In recent years, the number of deaths caused by GI tumours has increased because of the lack of healthcare resources. The endoscopic technique produces a video from which thousands of tires are extracted. However, it is difficult to track all the tires by manual diagnosis, particularly because the injuries appear only in a few images. Therefore, artificial intelligence techniques solve this challenge and diagnose thousands of images with speed and high accuracy. In this work, several systems based on fused features were developed. The methodologies used to diagnose endoscopic images of GI diseases were varied. The first methodology for diagnosing endoscopic images of GI diseases is a hybrid methodology for feature extraction using CNN and diagnosed by the SVM algorithm, called VGG-16 + SVM and DenseNet-121 + SVM. In addition, the second methodology for diagnosing endoscopic images of GI diseases by ANN is based on the fused features between VGG-16 and DenseNet-121 models before and after dimension reduction through PCA. Meanwhile, the third methodology for diagnosing endoscopic images of GI diseases by ANN was based on the fused features between VGG-16 and the handcrafted features and the fused features between DenseNet-121 and the handcrafted features. All the systems in this study reached a promising accuracy for diagnosing GI diseases. When fed with fused features between DenseNet-121 and handcrafted features, ANN yielded an accuracy, sensitivity, precision, specificity, and AUC of 98.9%, 98.70%, 98.94%, 99.69%, and 99.51%, respectively.

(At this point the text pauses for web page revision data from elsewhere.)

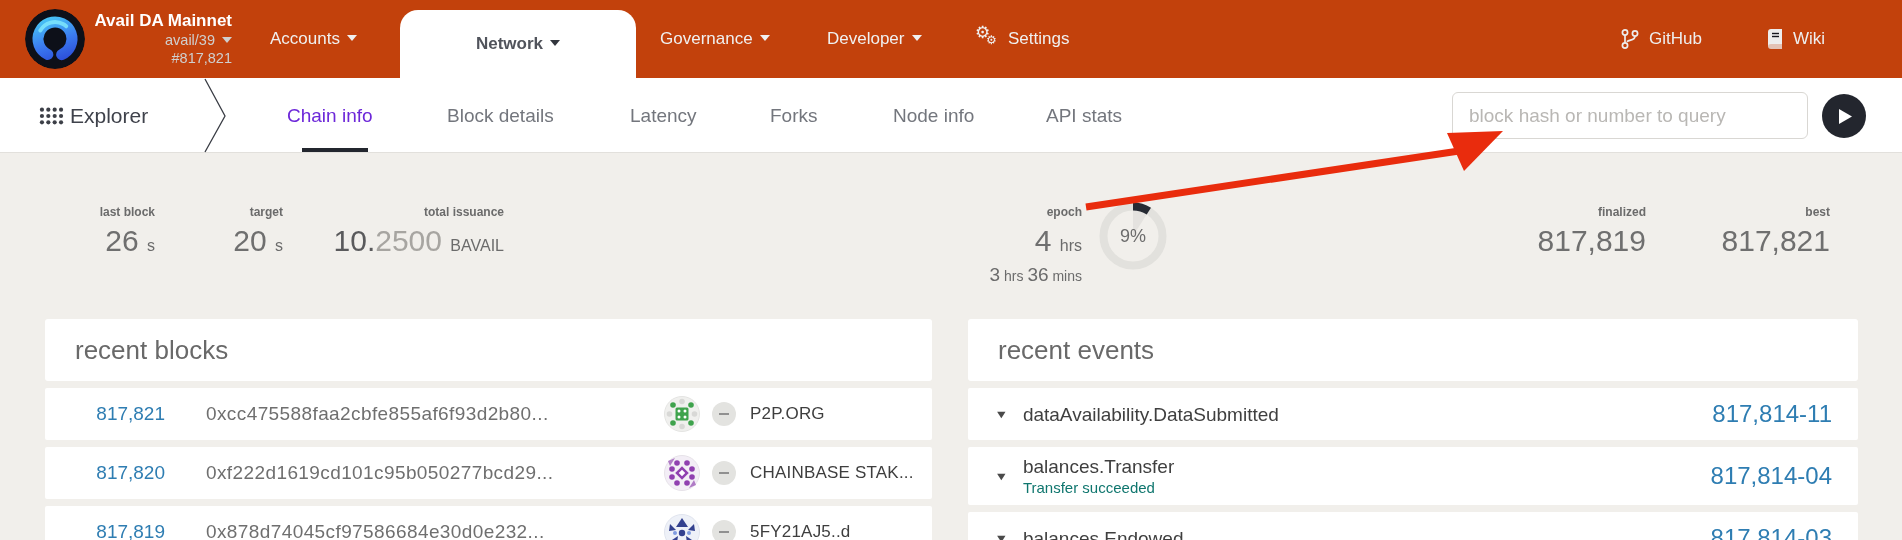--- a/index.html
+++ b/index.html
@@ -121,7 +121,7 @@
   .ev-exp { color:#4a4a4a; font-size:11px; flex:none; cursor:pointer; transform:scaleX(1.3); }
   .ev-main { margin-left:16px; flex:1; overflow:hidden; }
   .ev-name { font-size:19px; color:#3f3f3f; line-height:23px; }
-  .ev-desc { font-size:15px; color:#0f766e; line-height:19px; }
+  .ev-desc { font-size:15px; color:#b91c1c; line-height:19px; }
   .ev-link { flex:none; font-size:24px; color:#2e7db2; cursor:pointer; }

There were limitations which we faced but were overcome. The limitation is the lack of images in the data set, solved by the data augmentation method.

Data Availability

In this study, supporting images of the systems were collected from a publicly available dataset in the following link: https://datasets.simula.no/kvasir/#download.

Conflicts of Interest

The authors declare that they have no conflicts of interest.

Acknowledgments

The authors would like to thank the Deputy for Research and Innovation, Ministry of Education through the Initiative of Institutional Funding at the University of Ha’il-Saudi Arabia through project number IFP-22 139.